8. Pacar Paus

4K 321 14
                                    


Jam menunjukan pukul pulang sekolah. Bel pun sudah berbunyi sejak beberapa menit yang lalu namun sebagian para siswa-siswi penganut agama islam memilih menjalankan ibadah sholat ashar di sekolah. Begitu juga Pluto. Cewek itu kini sedang memakai sepatu di teras masjid. Sesekali ia mengibaskan rambutnya yang tergerai karena gerah.

Drrtt

Ponsel Pluto bergetar tanda pesan masuk. Dia tidak membuka pesannya sama sekali dan berdiri untuk segera pulang. Tak lupa ia kembali memasang earphone yang ia lepas saat sholat tadi. Dia tidak begitu suka keramaian di sekitarnya, itu sebabnya ia tidak bisa lepas dari benda berkabel itu.

Saat melewati lapangan basket, suara teriakkan samar membuatnya berhenti. Dia melepas earphonenya seraya berbalik, tapi justru dia merasa dikejutkan. Bahkan rasanya ia lupa cara bernapas. Di tengah keramaian lapang, bagai gerakkan slow motion Devan menubruk tubuh Pluto.

Ralat! Tapi, Devan menghambur ke pelukan Pluto. Ralat! Devan memeluk Pluto begitu erat. Sulit terdefinisikan sekarang. Yang pasti, kini mereka jadi pusat perhatian orang-orang karena posisi pelukan mereka di depan umum.

Pluto yang baru sadar dari keterkejutan hanya bisa menjambak rambut Devan kencang. Tidak sampai di situ, tangan Pluto terangkat menjewer telinga Devan geram.

"Ahk! Aduh!" pekik Devan tertahan.

Bukan rasa takut yang timbul, cowok petakilan itu malah menampilkan cengiran lebarnya ditatap tajam oleh Pluto. Devan sedikit meringis karena jeweran Pluto semakin melintir.

"Ampun, To!" pekik Devan.

Pluto tidak suka nama itu, dia semakin melotot tajam dan berseru geram, "Nama gue Pluto!"

"Iya, kata siapa Anto?"

Pluto mendengkus geram. Tidak mau mengambil resiko darah tinggi, Pluto melepas jeweran itu yang dengan segera Devan usap-usap bekasnya. Pluto mengibas-ngibas seragamnya seolah pelukan Devan penuh kuman.

"Gak punya sopan santun, ya?" desis Pluto, menahan kegeraman atas perlakuan Devan barusan.

"Punya, tadi kelepasan," balas Devan polos.

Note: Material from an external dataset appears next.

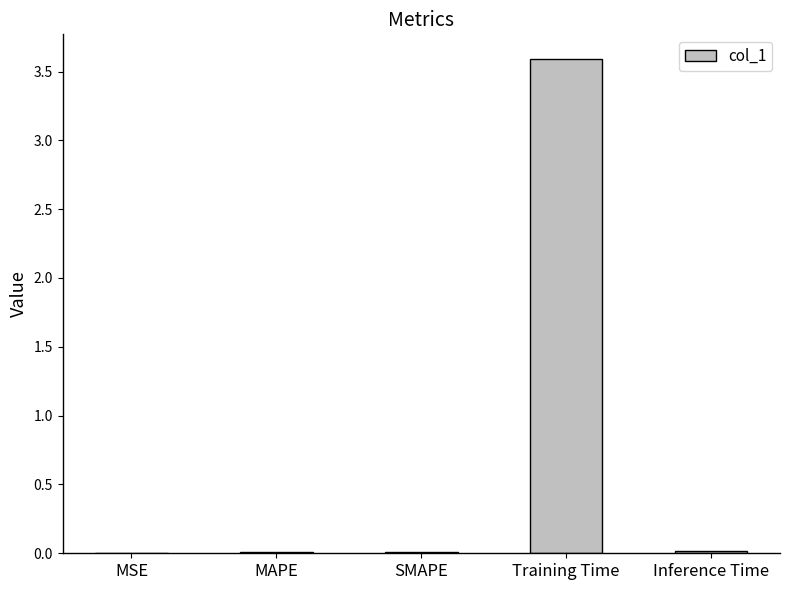

How many categories are shown in the chart?

5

Pluto berdecih sinis. Mau kelepasan, tidak sengaja, atau sengaja pun Pluto tetap tidak suka itu.

"Tapi, meluk lo nyaman juga, hihihi." Tawa Devan seketika disusul tendangan di area tulang keringnya, membuatnya kembali mengerang karena sakit.

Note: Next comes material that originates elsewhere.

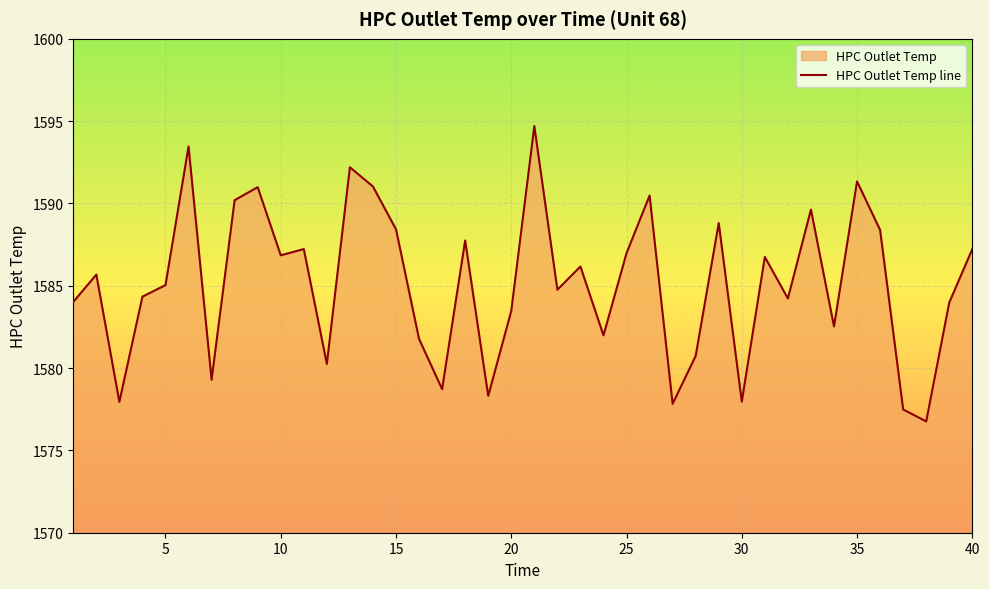

Between 35 and 10, which is larger?

35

"Lo cewek atau preman sih, To?!"

"Jangan panggil gue To!" sentak Pluto.

"Elah, bagus tau nama panggilan gue To. Dari pada Plu, udah kayak nama penyakit kalo abis keujanan."

Melihat wajah Pluto yang kembali geram, memberi Devan tanda peringatan untuk melindungi telinga dan tulang keringnya. Segera ia menunjukan selembar kertas di depan wajah merah padam Pluto.

Seketika Pluto terdiam, menatap selembar kertas itu. Matanya sedikit menyipit agar tulisan amburadul itu lebih jelas. Itu kertas jawaban ulangan harian Biologi. Pluto mengalihkan tatapannya dari kertas ke wajah Devan yang memasang senyum tengil.

"Keren, 'kan?" tanyanya percaya diri seraya menaik turunkan alisnya.

Pluto lagi-lagi berdecih. Keren katanya? Pluto melepas dekapan dadanya kemudian menatap Devan datar.

"Keren? Dengkul lo keren!" ujarnya seraya membalik dan pergi meninggalkan Devan yang masih berseri-seri.

Devan tidak akan diam, cowok itu mengejar Pluto dan dengan mudahnya menjajarkan langkah mereka.